Carriage

The carriage that conveys the speaker on her journey to another realm of existence functions in the poem as a multilayered symbol. Most obviously, the carriage symbolizes the transportive quality of death. That is, death involves a departure from life that transports us away from everything familiar. As the conveyance that takes the speaker on her one-way passage, the carriage symbolizes the way death removes the deceased from the life they’ve known. Perhaps less obviously, the carriage also symbolizes the speaker’s physical body. Dickinson suggests this possibility in part through word choice. In addition to being a horse-drawn wagon, the word carriage can also be used to describe a person’s physical bearing or comportment. Furthermore, given that the speaker is addressing us from beyond the grave, it’s clear that her consciousness remains intact, even as she’s left her physical form behind. Dickinson implies that the speaker will depart from her body when, after arriving at the strangely buried house, she at last steps out of the “carriage” and enters her tomb. This is the moment when she will shuffle off her mortal coil.

House

In the fifth stanza (lines 17–20), the speaker and Death arrive at a house that appears to have been buried beneath a great mound of soil:

     We paused before a House that seemed
     A Swelling of the Ground –
     The Roof was scarcely visible –
     The Cornice – in the Ground –

This strange, unsettling “House” represents the speaker’s tomb, where she will have her final resting place. The fact that her tomb appears in the form of a house symbolizes the way that death is an inverted version of life.
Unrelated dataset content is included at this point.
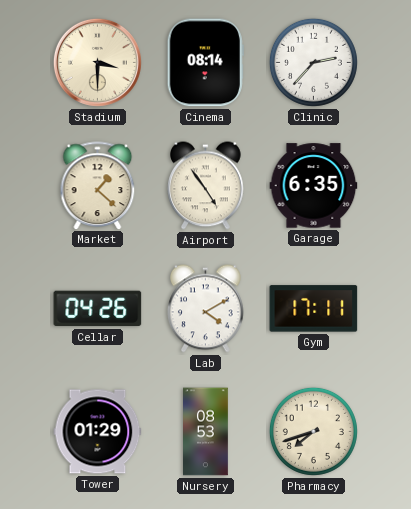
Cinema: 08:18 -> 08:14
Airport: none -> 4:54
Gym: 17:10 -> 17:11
Just as she lived in a house in life, she’ll live in a house in death. Only, instead of being above ground, her death-house will be buried. It’s appropriate that the speaker’s death-house should be underground, since the speaker’s own body will presumably be buried upon her passing. It’s also appropriate that, though recognizable as a house, the elements that make a house a home are “scarcely visible.” The speaker can barely make out the roof, much less the decorative cornice that adorns the roofline. There’s no telling, then, what the inside of this house might be like. Thus, while the house clearly symbolizes the speaker’s final dwelling place, it’s equally clear that her tomb will not be a place of homey comfort.

Horses’ heads

In the poem’s final stanza (lines 21–24), the speaker closes by describing how centuries have passed since her death:

     Since then – 'tis Centuries – and yet
     Feels shorter than the Day
     I first surmised the Horses' Heads
     Were toward Eternity –

The “Horses’ Heads” mentioned here refer to the horses that drew Death’s carriage. On the most basic level, the speaker is saying that the horses drawing the carriage were heading in the direction of “Eternity.” That is, they were taking her to her final dwelling place, which exists outside the bounds of ordinary time-bound experience. It’s important to note that the horses’ heads were facing “toward Eternity,” suggesting that they have not arrived there. In this way, the horses’ heads symbolize how the transition from life (and time) to death (and eternity) occurs beyond something like a distant horizon. This horizon constantly withdraws as you approach it, making the question of how to get beyond it a matter of profound mystery. Additionally, Dickinson’s reference to the horses may subtly allude to the four horsemen who appear in the biblical Book of Revelation. As personifications of Death, War, Famine, and Conquest, these horsemen signal the coming of the Rapture and the transition of all worthy souls into Eternity.